===== Source material =====

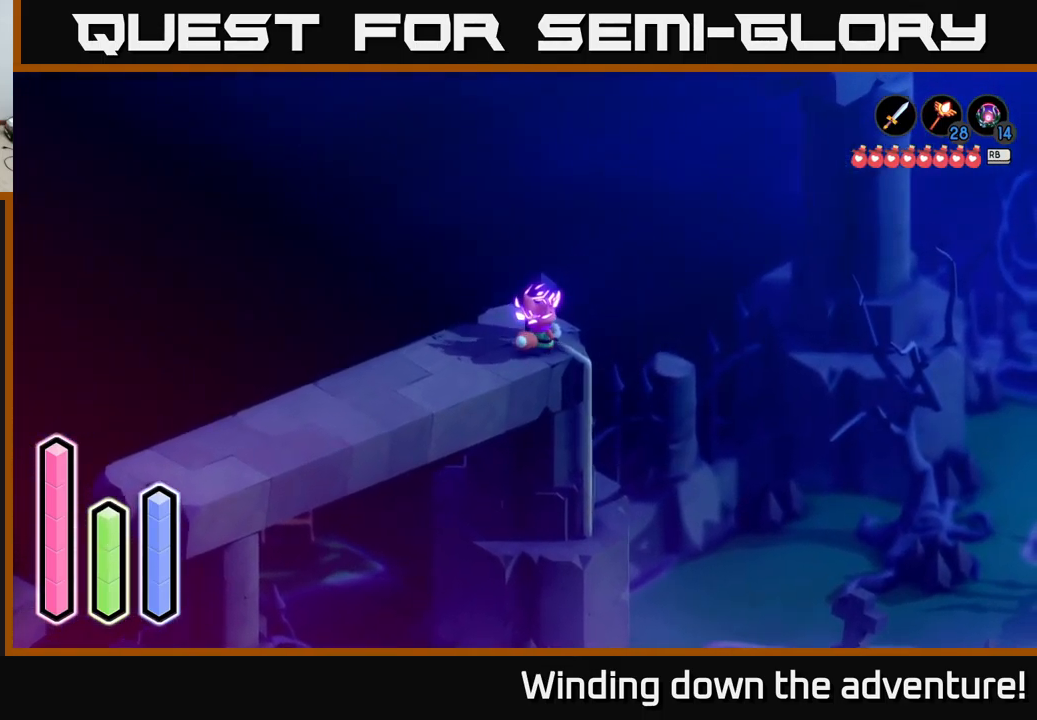
{"buttons": [], "left_stick": "up-right", "right_stick": "center", "events": [[67, "left_stick", "center"], [100, "A", "down"], [233, "A", "up"], [383, "left_stick", "up-right"]]}
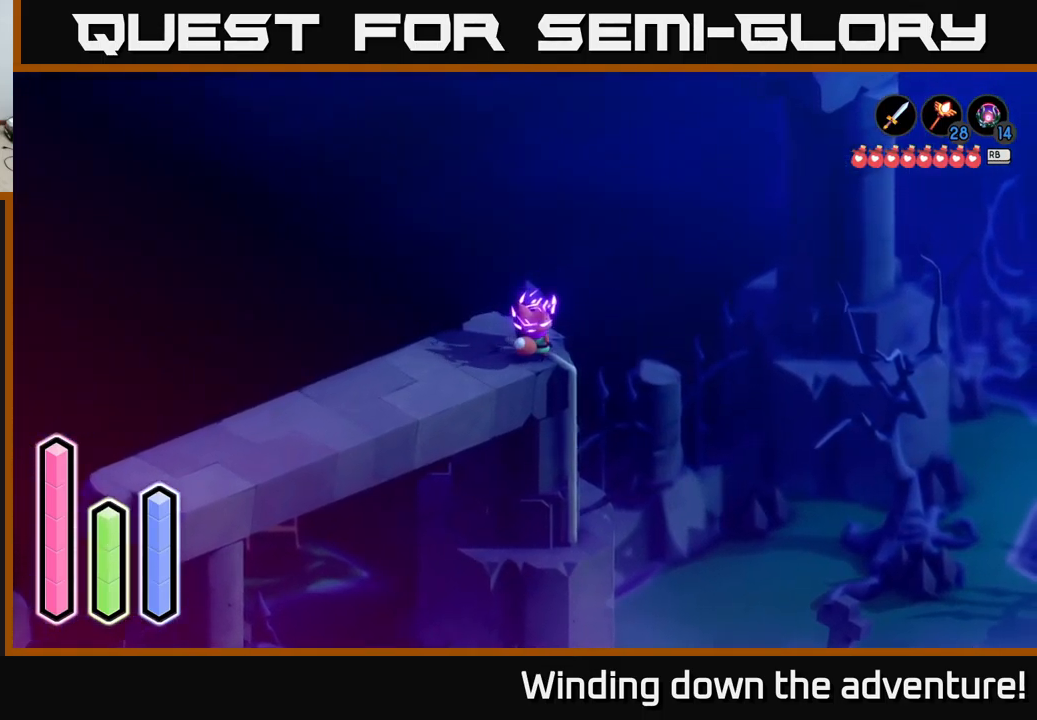
{"buttons": ["A"], "left_stick": "center", "right_stick": "center", "events": [[133, "left_stick", "center"], [267, "left_stick", "up"], [417, "A", "down"], [450, "left_stick", "center"]]}
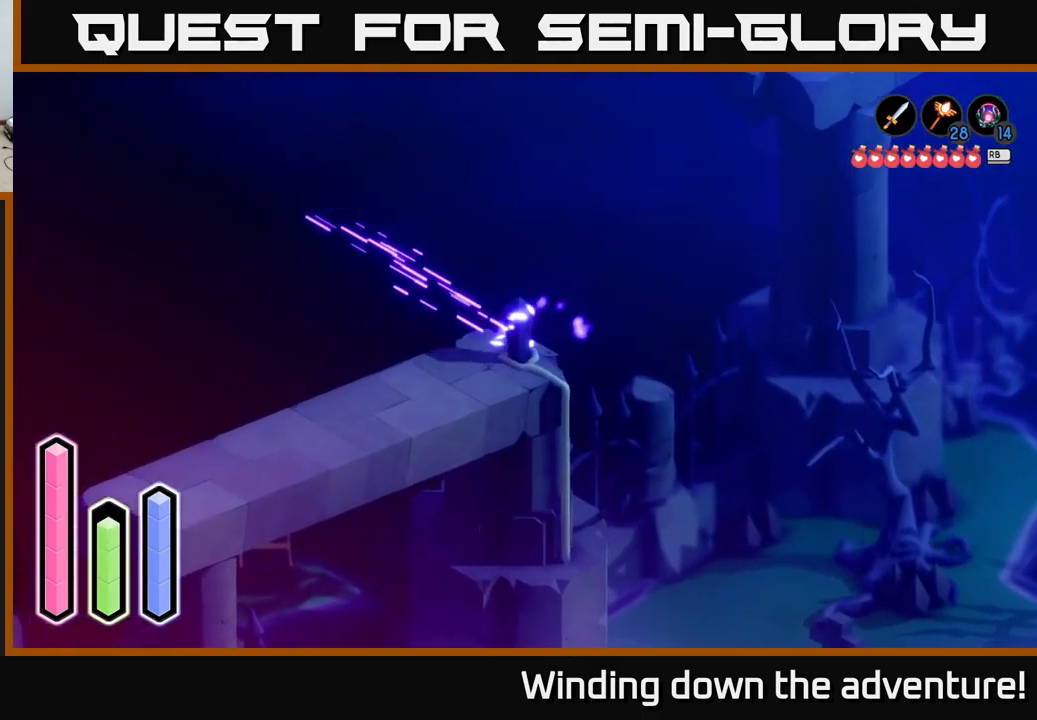
{"buttons": [], "left_stick": "down-right", "right_stick": "center", "events": [[67, "A", "up"], [434, "left_stick", "down-right"]]}
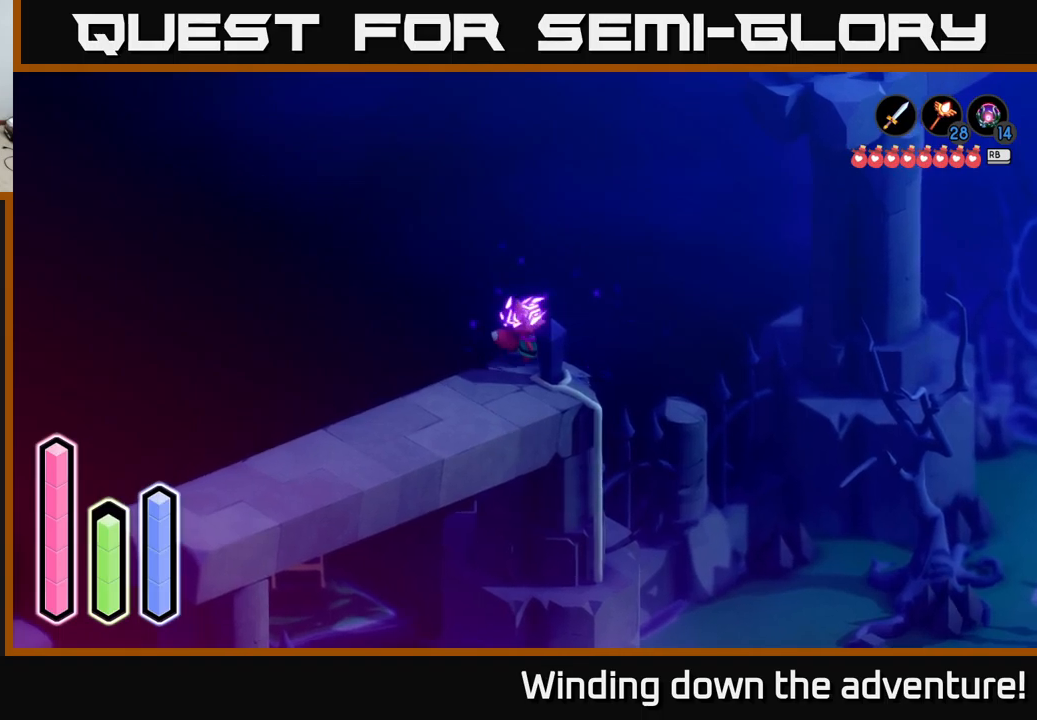
{"buttons": [], "left_stick": "down", "right_stick": "center", "events": [[134, "left_stick", "center"], [367, "left_stick", "down"]]}
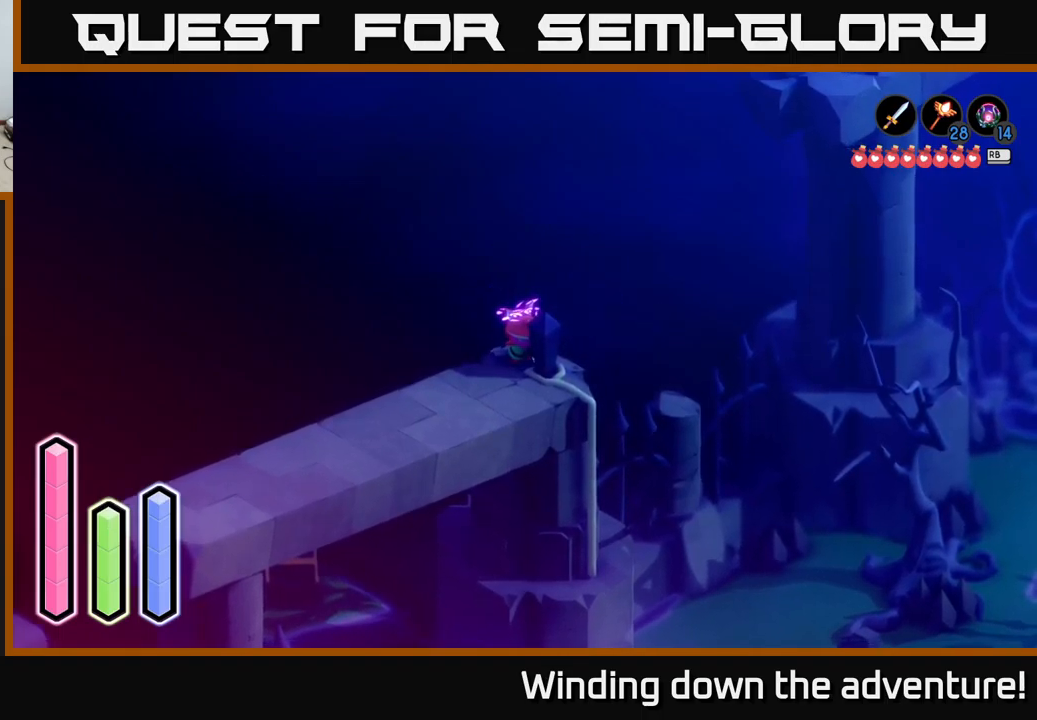
{"buttons": [], "left_stick": "down", "right_stick": "center", "events": [[117, "left_stick", "center"], [250, "left_stick", "down"]]}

=====

== Required action ==
Repeat the records above exactly. No pictures go into the repeat.

== Problem solution ==
{"buttons": [], "left_stick": "up-right", "right_stick": "center", "events": [[67, "left_stick", "center"], [100, "A", "down"], [233, "A", "up"], [383, "left_stick", "up-right"]]}
{"buttons": ["A"], "left_stick": "center", "right_stick": "center", "events": [[133, "left_stick", "center"], [267, "left_stick", "up"], [417, "A", "down"], [450, "left_stick", "center"]]}
{"buttons": [], "left_stick": "down-right", "right_stick": "center", "events": [[67, "A", "up"], [434, "left_stick", "down-right"]]}
{"buttons": [], "left_stick": "down", "right_stick": "center", "events": [[134, "left_stick", "center"], [367, "left_stick", "down"]]}
{"buttons": [], "left_stick": "down", "right_stick": "center", "events": [[117, "left_stick", "center"], [250, "left_stick", "down"]]}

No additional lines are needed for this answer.